De akte werd op 11 maart 1991 in het repertorium ingeschreven onder vermelding van 5 maart 1991 als datum van verlijden. De akte zelf vermeldt als datum van passeren echter 6 maart 1991.

In beroep stelt klager dat sprake is van zodanige malversatie in de akte dat de notaris heeft gehandeld in strijd met de eer en de waardigheid van het ambt, dat hij financieel benadeeld is en dat een schadevergoeding toewijsbaar is.

De notaris erkent de misslag die zijns inziens een gevolg is van een vergissing, doch meent dat van enige schending van de belangen van klager geen sprake is.

Het Hof oordeelt als volgt:

De klacht is feitelijk juist: de datum in de akte vermeld, is fout.

Een dergelijke fout - die voor verantwoordelijkheid van de notaris komt - kan ernstige gevolgen hebben doordat de akte authenticiteit mist. Het Hof neemt aan dat de notaris passende maatregelen neemt om tot herstel van de fout te komen.

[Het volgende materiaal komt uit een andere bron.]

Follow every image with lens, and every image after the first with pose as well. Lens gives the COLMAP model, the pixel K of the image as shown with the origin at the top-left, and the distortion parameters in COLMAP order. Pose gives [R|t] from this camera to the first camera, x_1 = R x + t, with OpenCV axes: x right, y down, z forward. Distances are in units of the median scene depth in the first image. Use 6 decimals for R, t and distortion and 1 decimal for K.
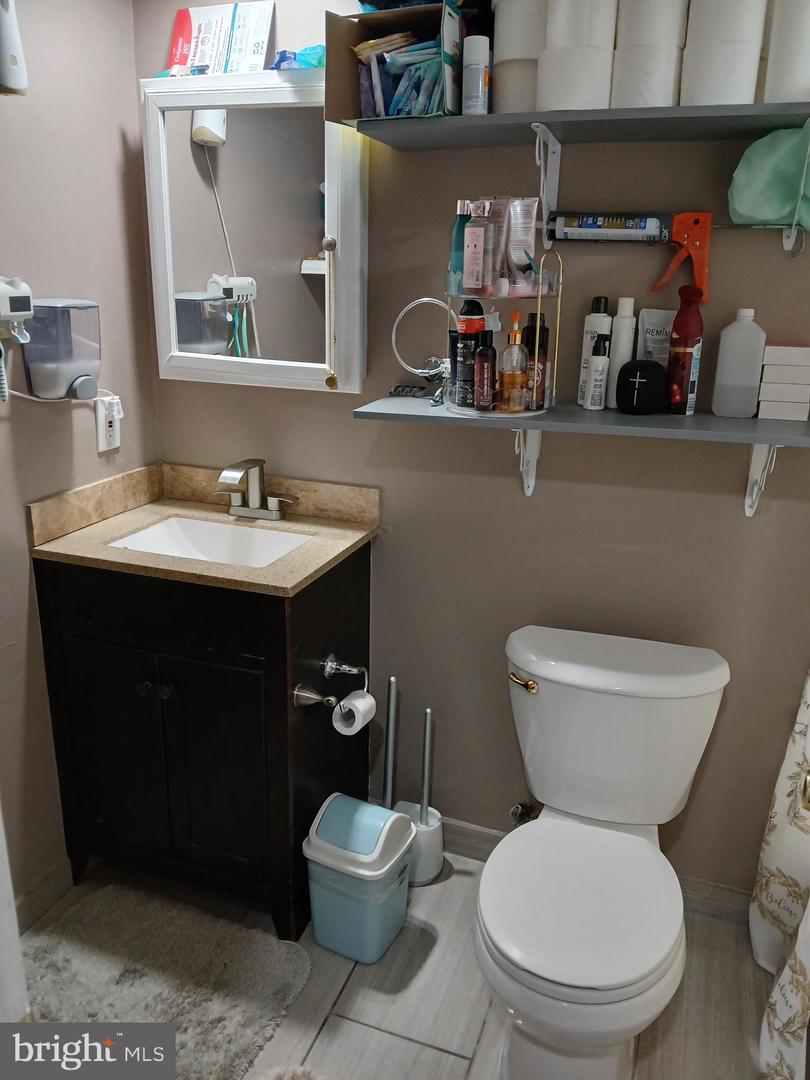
lens RADIAL K [[858.1, 0, 405.8], [0, 858.1, 535.9], [0, 0, 1]] dist [0.012280, -0.001722]
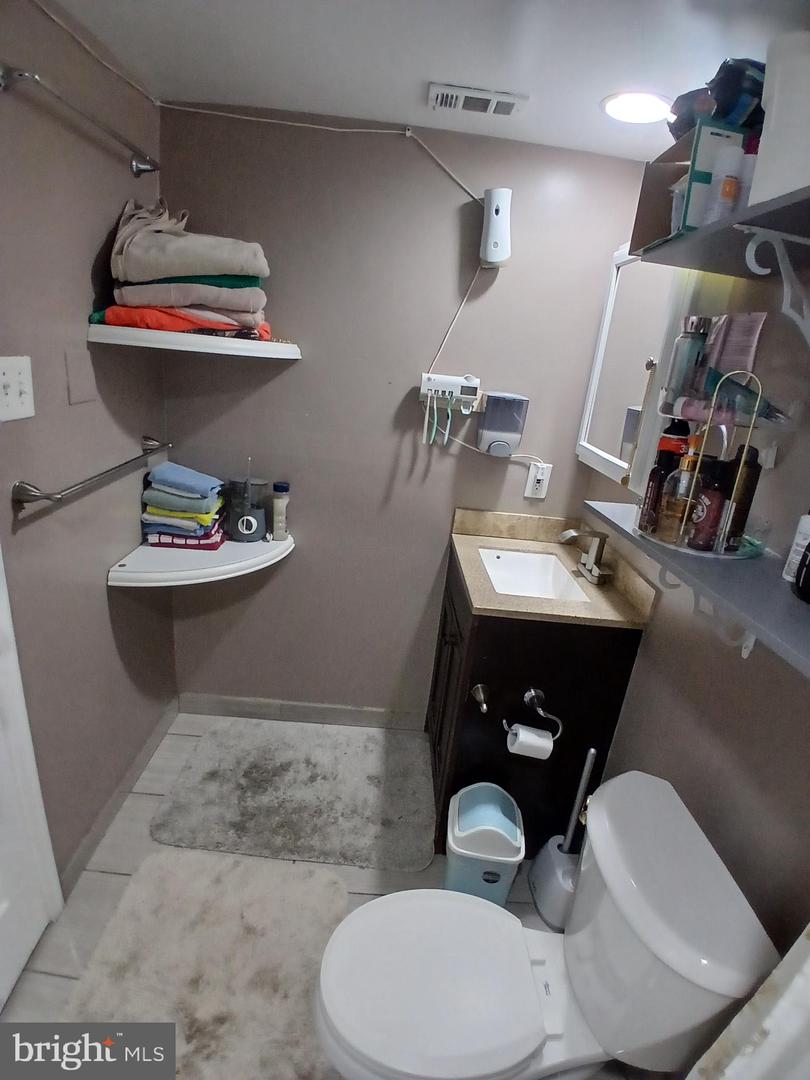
lens RADIAL K [[547.7, 0, 404.4], [0, 547.7, 542.1], [0, 0, 1]] dist [-0.004061, -0.000289]
pose [[0.345186, 0.315480, -0.883923, 0.460457], [-0.363401, 0.913273, 0.184042, -0.126570], [0.865325, 0.257690, 0.429895, 0.426282]]
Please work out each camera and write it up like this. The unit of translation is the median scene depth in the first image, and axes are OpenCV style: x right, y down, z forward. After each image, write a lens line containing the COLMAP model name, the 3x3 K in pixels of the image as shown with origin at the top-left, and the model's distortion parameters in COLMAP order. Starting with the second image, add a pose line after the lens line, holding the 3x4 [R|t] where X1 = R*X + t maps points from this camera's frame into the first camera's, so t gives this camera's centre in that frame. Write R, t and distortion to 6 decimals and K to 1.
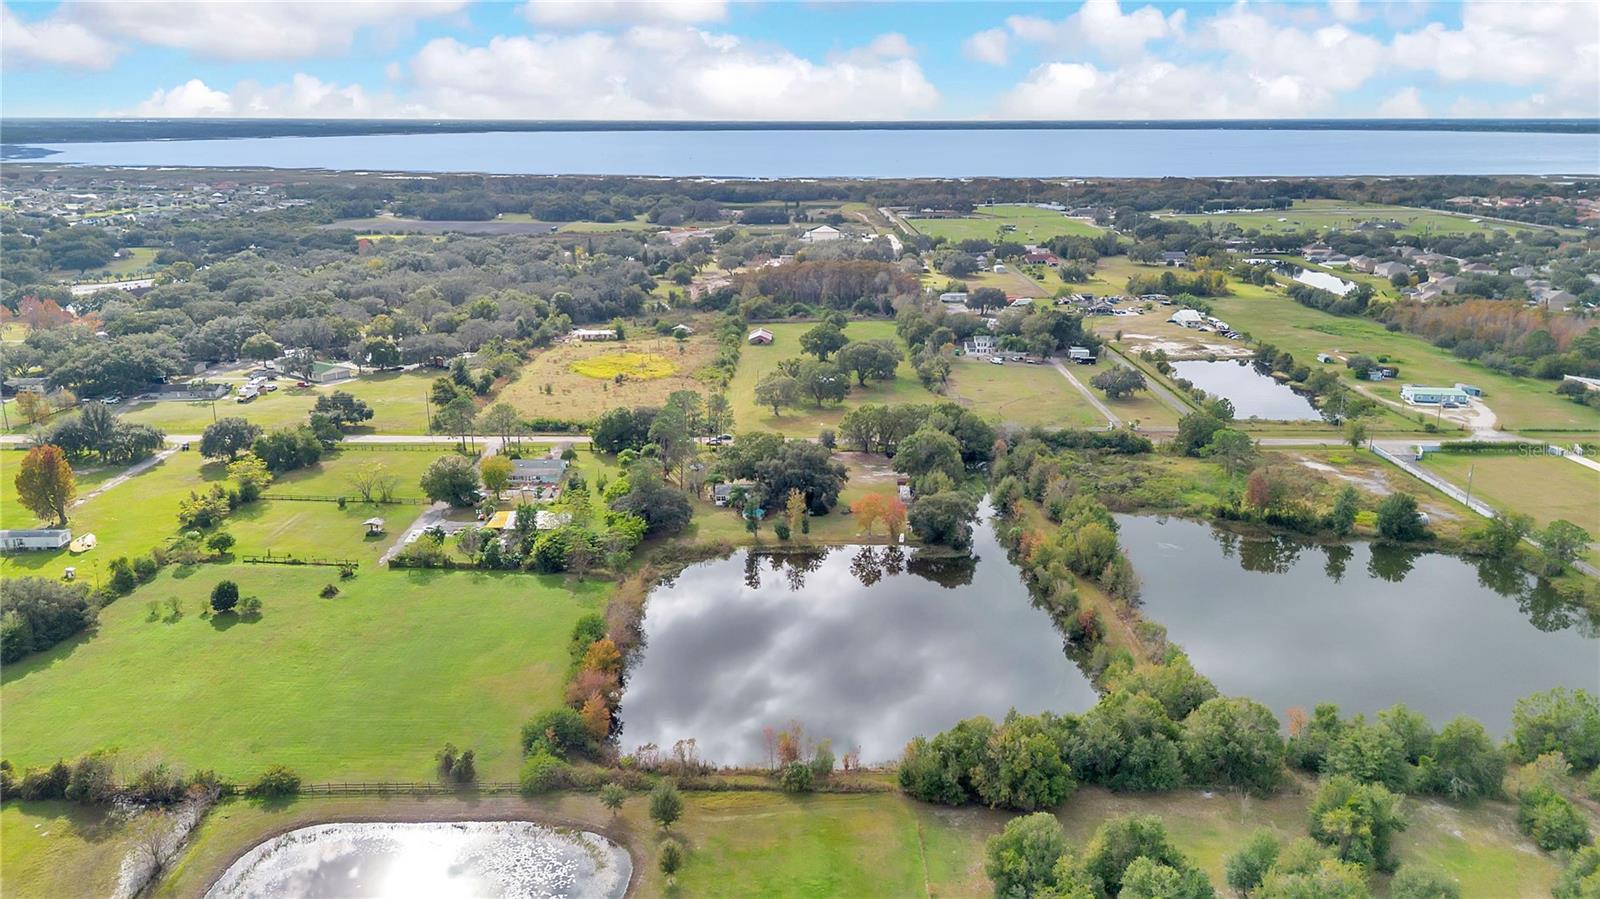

In het kader van deze tuchtrechtelijke procedure kan niet worden overgegaan tot het toekennen van een schadevergoeding. Van enige schade is overigens geen sprake.

Van door klager gesuggereerde kwade trouw van de notaris is in het geheel niet gebleken.

De klacht is gegrond, doch voor het opleggen van een maatregel is geen goede grond aanwezig.